Nazi concentration camp badges, made primarily of colored inverted triangles, were used in the concentration camps in the Nazi-occupied countries to identify the reason the prisoners had been placed there. The triangles were made of fabric and were sewn on jackets and shirts of the prisoners. These mandatory badges had specific meanings indicated by their color and shape. The system of badges varied between the camps.

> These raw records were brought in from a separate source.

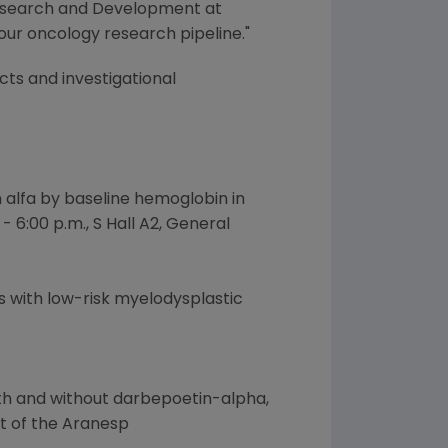
f Research and Development at
our oncology research pipeline."
ts and investigational
alfa by baseline hemoglobin in
 6:00 p.m., S Hall A2, General
s with low-risk myelodysplastic
th and without darbepoetin-alpha,
rt of the Aranesp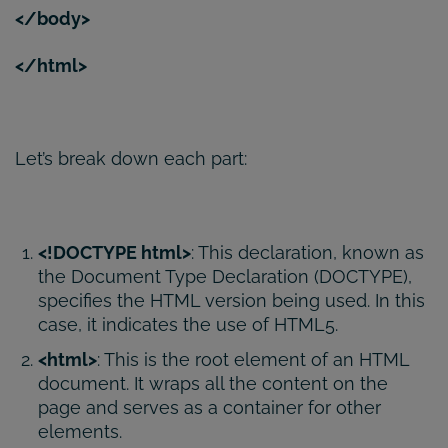
</body>
</html>
Let’s break down each part:
<!DOCTYPE html>
: This declaration, known as
the Document Type Declaration (DOCTYPE),
specifies the HTML version being used. In this
case, it indicates the use of HTML5.
<html>
: This is the root element of an HTML
document. It wraps all the content on the
page and serves as a container for other
elements.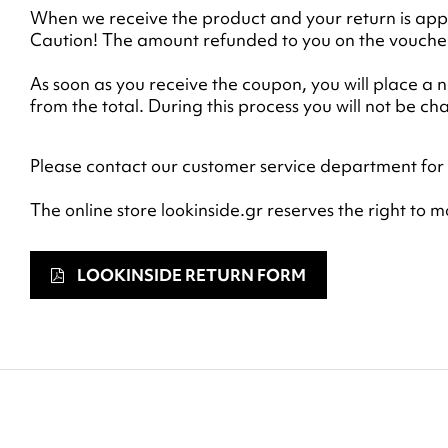
When we receive the product and your return is appr
Caution! The amount refunded to you on the voucher 
As soon as you receive the coupon, you will place a
from the total. During this process you will not be c
Please contact our customer service department for 
The online store lookinside.gr reserves the right to 
LOOKINSIDE RETURN FORM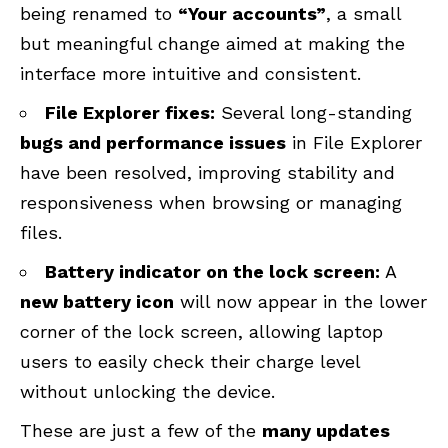
being renamed to
“Your accounts”
, a small
but meaningful change aimed at making the
interface more intuitive and consistent.
File Explorer fixes:
Several long-standing
bugs and performance issues
in File Explorer
have been resolved, improving stability and
responsiveness when browsing or managing
files.
Battery indicator on the lock screen:
A
new battery icon
will now appear in the lower
corner of the lock screen, allowing laptop
users to easily check their charge level
without unlocking the device.
These are just a few of the
many updates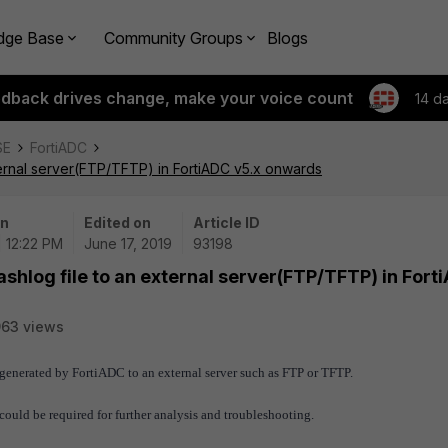
dge Base
Community Groups
Blogs
edback drives change, make your voice count
14 d
SE
FortiADC
ternal server(FTP/TFTP) in FortiADC v5.x onwards
on
Edited on
Article ID
| 12:22 PM
June 17, 2019
93198
shlog file to an external server(FTP/TFTP) in Fort
63 views
s generated by FortiADC to an external server such as FTP or TFTP.
could be required for further analysis and troubleshooting.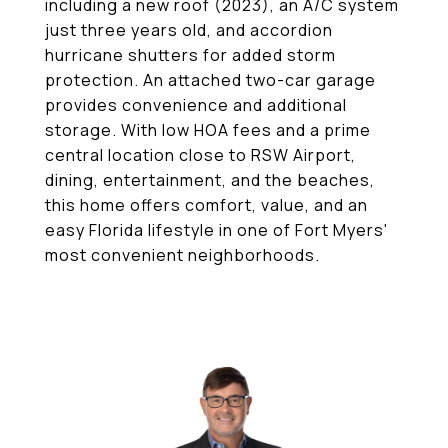
including a new roof (2023), an A/C system
just three years old, and accordion
hurricane shutters for added storm
protection. An attached two-car garage
provides convenience and additional
storage. With low HOA fees and a prime
central location close to RSW Airport,
dining, entertainment, and the beaches,
this home offers comfort, value, and an
easy Florida lifestyle in one of Fort Myers'
most convenient neighborhoods.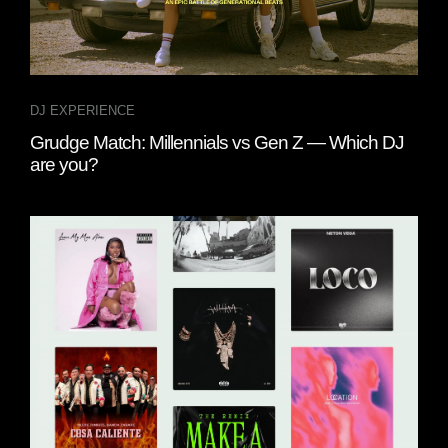
DJ EXPERIENCE
Grudge Match: Millennials vs Gen Z — Which DJ
are you?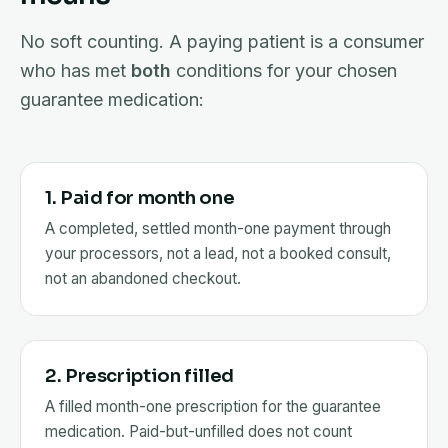
No soft counting. A paying patient is a consumer
who has met
both
conditions for your chosen
guarantee medication:
1. Paid for month one
A completed, settled month-one payment through
your processors, not a lead, not a booked consult,
not an abandoned checkout.
2. Prescription filled
A filled month-one prescription for the guarantee
medication. Paid-but-unfilled does not count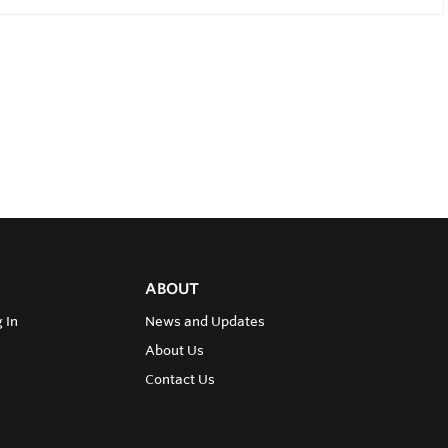
ABOUT
 In
News and Updates
About Us
Contact Us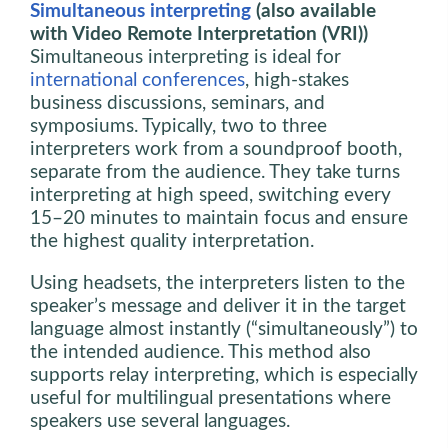
Simultaneous interpreting
(also available
with Video Remote Interpretation (VRI))
Simultaneous interpreting is ideal for
international conferences
, high-stakes
business discussions, seminars, and
symposiums. Typically, two to three
interpreters work from a soundproof booth,
separate from the audience. They take turns
interpreting at high speed, switching every
15–20 minutes to maintain focus and ensure
the highest quality interpretation.
Using headsets, the interpreters listen to the
speaker’s message and deliver it in the target
language almost instantly (“simultaneously”) to
the intended audience. This method also
supports relay interpreting, which is especially
useful for multilingual presentations where
speakers use several languages.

A practice was established to tattoo the inmate identifiction numbers. This was originated in the following way: In Auschwitz, the camp numbers were initially sewn on the clothes. With the increased death rate it became difficult to identify corpses, since clothes were removed from corpses. Therefore the medical personnel started to write the numbers on the corpses' chests with indelible ink. Difficulties increased in 1941 when Soviet POWs came in masses, and the first several thousand of tattoos was applied to them. This was done with a special stamp with the numbers to be tattooed composed of needles. The tattoo was applied to the upper left part of the breast. In March 1942, the same method was used in Birkenau.
Metal stamps turned out to be impractical, and later tattooing was done with a single needle on the left forearm.
The tattoo was the prisoner's camp number, sometimes augmented with a special symbol: some Jews with a triangle, Roma with letter "Z" (from German Zigeuner for "Gypsy"). In May 1944 the Jews received letters "A" or "B" to indicate particular series of numbers.